- _DATA SHOWN_:
● ● ● ●

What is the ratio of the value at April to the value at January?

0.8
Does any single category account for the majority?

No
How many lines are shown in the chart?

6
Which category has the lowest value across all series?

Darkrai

● ● ● ●

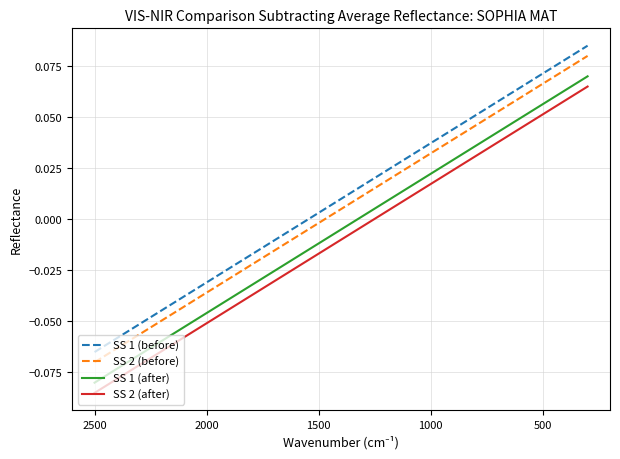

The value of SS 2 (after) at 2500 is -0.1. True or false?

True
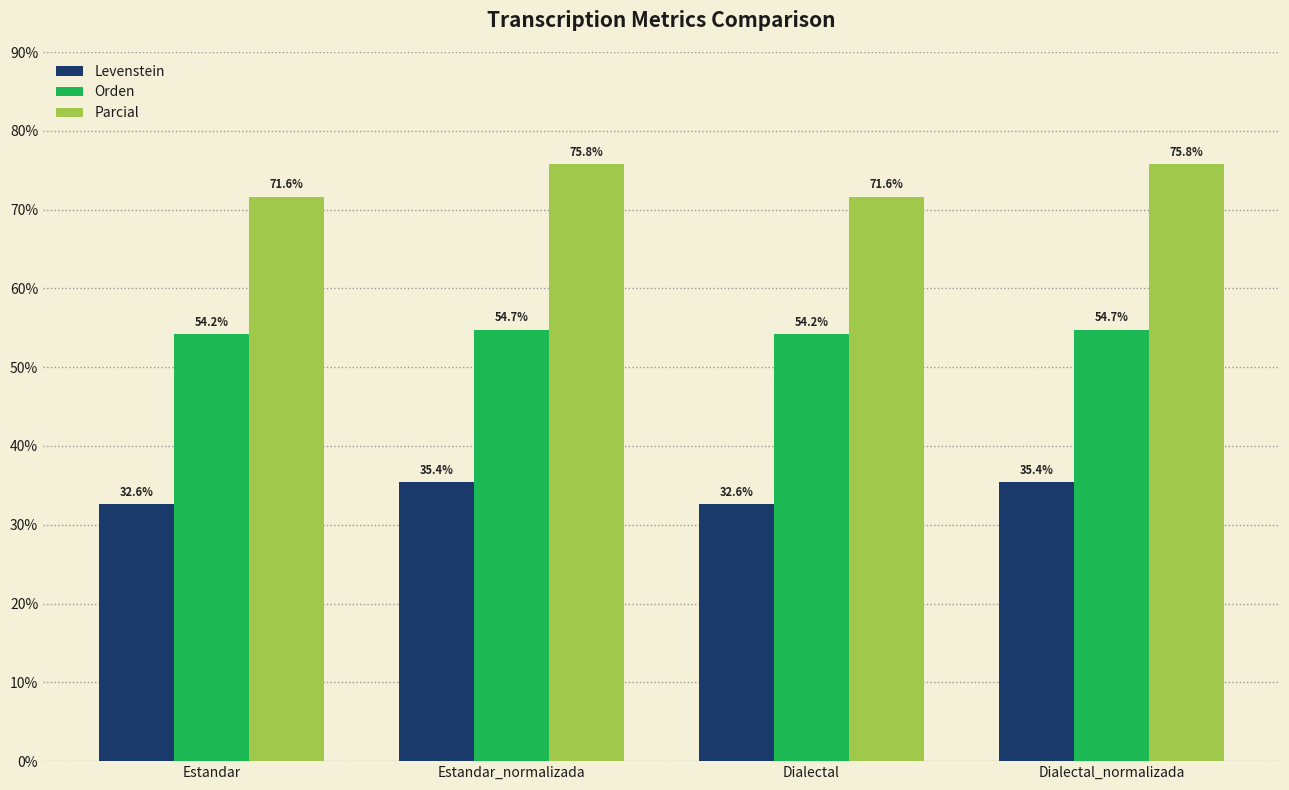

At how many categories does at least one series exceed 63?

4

● ● ● ●

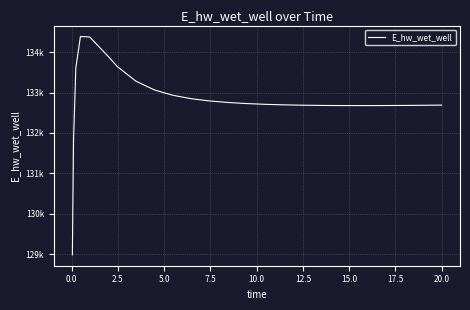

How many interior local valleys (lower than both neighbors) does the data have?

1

● ● ● ●

- _EXERCISE INSTRUCTIONS_: Find each line in the entries above that contains "value" and copy those lines. Match case exactly.

- _TASK OUTPUT_:
What is the ratio of the value at April to the value at January?
Which category has the lowest value across all series?
The value of SS 2 (after) at 2500 is -0.1. True or false?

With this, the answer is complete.